Your words. What is the problem with this statement? Evolution is a random process that acts based upon chance.
If it happens based on chance, chance doesn't care that there will be no mate. It flat doesn't care. You may care because it's a problem with your theory now. I'm just trying to get you to see that. Evolution can't think. It doesn't have a mind of it's own that knows where it's going. It's an undirected process that just stumbles where it will and wakes up the next morning with the girl it can't explain, doesn't know the first name of and might only remember "she didn't look that way last night..." But as for where evolution ends up, it doesn't care.
It isn't that Evolution somehow knows there won't be a mate there that is the problem. It's the fact that you know there won't be a mate there that is the problem. Or more specifically, it's the fact that everyone of us here knows that which becomes the problem. This is why you have to carefully define it in the theory side and pretend what "cannot happen" makes sense. When evolution can't know what the end result is because it doesn't know where it's going, you can't limit where evolution takes place, how fast, why or what the end result is. If it's truly random and based on mutation, the theory isn't the guide. Reality becomes the guide. And we all know the reality of the woman that would be screaming in horror at this thing that just came out of her. I'm sure that would be her last memory as a cardiac episode would soon follow and probably be partnered with severe psychiatric issues if she lived through it.

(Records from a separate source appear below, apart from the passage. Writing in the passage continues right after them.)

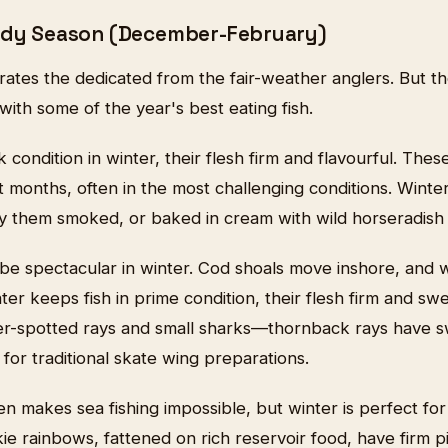
ardy Season (December-February)
arates the dedicated from the fair-weather anglers. But 
ith some of the year's best eating fish.
 condition in winter, their flesh firm and flavourful. Thes
 months, often in the most challenging conditions. Winte
y them smoked, or baked in cream with wild horseradish 
 be spectacular in winter. Cod shoals move inshore, and w
er keeps fish in prime condition, their flesh firm and swe
ser-spotted rays and small sharks—thornback rays have s
 for traditional skate wing preparations.
 makes sea fishing impossible, but winter is perfect for 
kie rainbows, fattened on rich reservoir food, have firm p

So, yes, I believe Rainbow said this - whether intending to or not. I think the guy is brilliant. Perhaps I inferred too much. If I did, so be it. I don't wish to impugne the man. But there is the theory and there is reality. When you define it as random and undirected the reality then imposes itself. You don't then get to direct it with semantic games or theory. If it's random, it is random. If it's directed, then you have another problem. Evolution knowing there won't be a mate destroys the randomness and introduces direction.
Do you see it now? I'm sure a lot of people do. The question is whether you do.